As for me for the time being, I am enjoying familiarizing myself with the different supermarkets (what an enjoyable way to spend your time) and treating myself and, it goes without saying my family to my new experiments in the kitchen, out of which some are hits and quiet a few are misses, some are documented, many devoured without a wait. 
But keep a look out guys, I have quiet a few fabulous recipes lined up which hopefully will see the light of day soon on this blog. Till then enjoy yourself with this extremely light and flavorful recipe of baked meatballs and spaghetti which has been adapted from Rachel Ray's original recipe. Its easy and quick and makes you feel healthier as the meatballs are baked. The baked meatballs to my surprise turned out quite juicy and soft and good enough to eat on their own. The only thing I changed in her recipe is to reduce the worcestershire sauce to half and substituted the canned tomatoes with fresh ones. Someone anything canned always leaves a slight aftertaste in my mouth, infact it kind of reminds me of the horrid iron tablets I used to eat during pregnancy. Yucks!! Fresh is anyday healthier and tastier too!!
I also added a few slices of dried salami to up the flavor in the sauce. that's optional of course.
So that's about it. I hope you enjoy making this recipe as much as I enjoyed eating it.
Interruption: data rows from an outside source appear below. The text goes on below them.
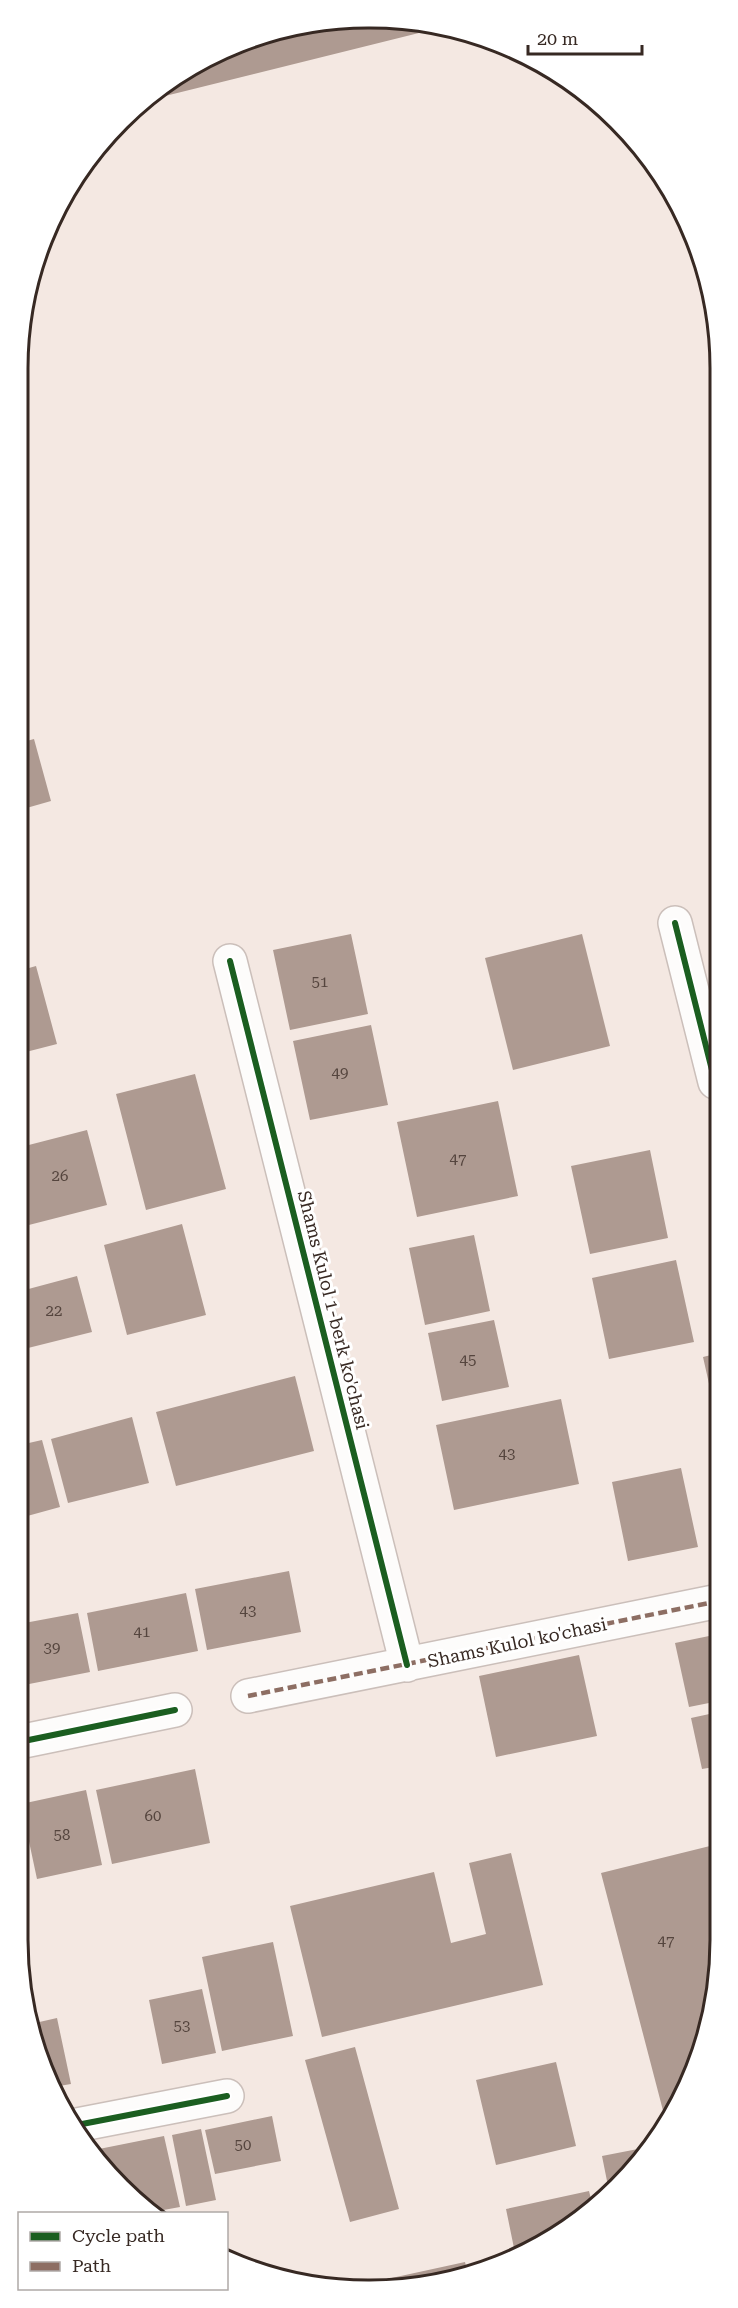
<svg xmlns="http://www.w3.org/2000/svg" width="738" height="2308" viewBox="0 0 738 2308" font-family="'Roboto Serif',serif">
	<rect width="100%" height="100%" fill="#f4e8e2"/>
	<!-- building -->
	<path fill="#ae9a91" d="M301,25H438L443,27L153,99L174,77Z
		M34,739L51,801L23,809V742Z
		M351,934L368,1014L290,1030L273,950Z
		M582,934L610,1046L513,1070L485,958Z
		M36,966L57,1044L22,1053V970Z
		M371,1025L388,1105L310,1120L293,1041Z
		M195,1074L226,1189L146,1210L116,1094Z
		M498,1101L518,1196L417,1217L397,1122Z
		M87,1130L107,1205L21,1227V1147Z
		M650,1150L668,1238L590,1254L571,1166Z
		M182,1224L206,1315L127,1335L104,1245Z
		M474,1235L490,1311L425,1325L409,1248Z
		M676,1260L694,1342L609,1359L592,1278Z
		M77,1276L92,1332L20,1350L21,1291Z
		M494,1320L509,1387L442,1401L428,1333Z
		M715,1354V1406H714L703,1357Z
		M295,1376L314,1451L176,1486L156,1412Z
		M561,1399L579,1484L454,1510L436,1425Z
		M132,1417L149,1483L68,1503L51,1439Z
		M42,1440L60,1507L20,1518V1445Z
		M681,1468L698,1547L628,1561L612,1482Z
		M289,1571L301,1632L207,1650L195,1589Z
		M186,1593L198,1651L98,1671L87,1613Z
		M78,1613L90,1672L19,1686V1624Z
		M714,1635V1702L689,1707L675,1643Z
		M579,1655L597,1736L496,1757L479,1676Z
		M714,1713V1767L702,1769L691,1718Z
		M195,1769L210,1843L112,1864L96,1790Z
		M86,1790L102,1865L37,1879L21,1804Z
		M714,1845L713,2008L666,2122L601,1873Z
		M511,1853L543,1985L322,2037L290,1906L434,1872L451,1943L486,1934L469,1863Z
		M273,1942L293,2036L222,2051L202,1957Z
		M202,1989L216,2053L162,2064L149,2000Z
		M57,2018L71,2084L53,2087L45,2073L35,2023Z
		M355,2047L399,2209L350,2222L305,2060Z
		M556,2062L576,2146L496,2165L476,2080Z
		M272,2116L281,2161L215,2174L205,2130Z
		M201,2129L216,2200L186,2206L172,2135Z
		M164,2136L180,2207L158,2211L105,2171L99,2149Z
		M643,2148L644,2151L608,2186L602,2156Z
		M589,2191L592,2203L564,2231L515,2253L506,2209Z
		M465,2262L468,2274L460,2278L364,2284Z"/>
	<g fill="none" stroke-linecap="round" stroke-linejoin="round">
		<!-- minor casing -->
		<g stroke="#cbbfba" stroke-width="36">
			<path id="minor" d="M675,923L715,1082
				M230,961L407,1665
				M248,1696L714,1602
				M19,1742L175,1710
				M77,2125L227,2096"/>
		</g>
		<!-- minor -->
		<use href="#minor" stroke="#fdfcfb" stroke-width="33"/>
		<!-- quiet -->
		<path stroke="#8d6e63" stroke-width="4.5" stroke-dasharray="9 4.5" stroke-linecap="butt" d="M248,1696L714,1602"/>
		<!-- cycleway casing -->
		<g stroke="#fff" stroke-width="10">
			<path id="cycleway" d="M675,923L715,1082
				M230,961L407,1665
				M19,1742L175,1710
				M77,2125L227,2096"/>
		</g>
		<!-- cycleway -->
		<use href="#cycleway" stroke="#1b5e20" stroke-width="6"/>
	</g>
	<g text-anchor="middle" stroke-width="6" stroke-linejoin="round" paint-order="stroke">
		<!-- number labels -->
		<g font-size="15" fill="#55453e">
			<text x="320" y="987">51</text>
			<text x="340" y="1078">49</text>
			<text x="458" y="1164">47</text>
			<text x="60" y="1181">26</text>
			<text x="54" y="1316">22</text>
			<text x="468" y="1365">45</text>
			<text x="507" y="1459">43</text>
			<text x="248" y="1616">43</text>
			<text x="142" y="1637">41</text>
			<text x="52" y="1653">39</text>
			<text x="153" y="1821">60</text>
			<text x="62" y="1840">58</text>
			<text x="666" y="1946">47</text>
			<text x="182" y="2031">53</text>
			<text x="243" y="2150">50</text>
		</g>
		<!-- street labels -->
		<g font-size="18" fill="#372923" stroke="#fff">
			<text transform="translate(333 1310) rotate(76)" y="6">Shams Kulol 1-berk ko'chasi</text>
			<text transform="translate(517 1643) rotate(-12)" y="6">Shams Kulol ko'chasi</text>
		</g>
	</g>
	<!-- crop -->
	<path d="M0 0H738V2308H0ZM368 28H370A340 340 0 0 1 710 368V1940A340 340 0 0 1 370 2280H368A340 340 0 0 1 28 1940V368A340 340 0 0 1 368 28Z" fill="#fff" fill-rule="evenodd"/>
	<path fill="none" stroke="#372923" stroke-width="3" d="M368 28H370A340 340 0 0 1 710 368V1940A340 340 0 0 1 370 2280H368A340 340 0 0 1 28 1940V368A340 340 0 0 1 368 28Z"/>
	<!-- legend -->
	<rect x="18" y="2212" width="210" height="78" fill="#ffffff" stroke="#afa9a7" stroke-width="1.5"/>
	<rect x="30" y="2232" width="30" height="9" fill="#1b5e20" stroke="#afa9a7" stroke-width="1.5"/>
	<text x="72" y="2242" font-size="18" fill="#372923">Cycle path</text>
	<rect x="30" y="2262" width="30" height="9" fill="#8d6e63" stroke="#afa9a7" stroke-width="1.5"/>
	<text x="72" y="2272" font-size="18" fill="#372923">Path</text>
	<!-- scale -->
	<path d="M528 45v9h114v-9" fill="none" stroke="#372923" stroke-width="3"/>
	<text x="537" y="45" font-size="18" fill="#372923" stroke="#ffffff" stroke-width="4.5" paint-order="stroke">20 m</text>
</svg>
I'm telling you this one is a keeper.

1 pound spaghetti
Salt for pasta water
To make the Meatballs:
11/4 pounds ground sirloin
2 tsp Worcestershire sauce, eyeball it (I found 1 tsp was enough for me)
1 egg, beaten
1/2 cup Italian breadcrumbs, a couple of handfuls
1/4 grated Parmesan-Reggiano or Romano cheese
2 cloves garlic, chopped
Salt and pepper
To make the Sauce:
2 Tbsp extra virgin olive oil
1/2 tsp  crushed chilli flakes
1 small onion, finely chopped
1 cup beef stock
1 can(28 ounce) crushed tomatoes (I used 6-7 fresh tomatoes, boiled them, de-skinned and then blended them in a mixer for a fresher taste)
A handful chopped flat leaf parsley
10 leaves fresh basil leaves or 11/2 tsp dried basil
Grated Cheese such as Parmigiano- Reggiano or Romano for sprinkling on top.
To make the meatballs:-
Preheat oven to 425 degrees F.
Mix beef and Worcestershire, egg, breadcrumbs, cheese, garlic, salt and pepper. Roll meat into 11/2 inch medium sized meatballs and place on a nonstick cookie sheet or a greased cookie sheet with extra virgin olive oil. Bake the meatballs 10 to 12 minutes till no longer pink. Keep aside.
Place a large pot of water on to boil for spaghetti. When it boils, add salt and pasta and cook to al dente. Drain. run under cold water and keep aside.
To make the sauce: Heat a deep skillet or medium pot over moderate heat. Add oil, crushed pepper, garlic and finely chopped onion. Saute 5 to 7 minutes, until onion is a bit soft and transparent. Add beef stock, crushed tomatoes and herbs. Bring to a simmer and cook for about 10- 12 minutes. Add in the meatballs and cook for further 3-4 minutes so that the meatballs absorb some of the flavor from the sauce. 
Toss the drained pasta with a few ladles of the sauce. Serve with the grated cheese on top.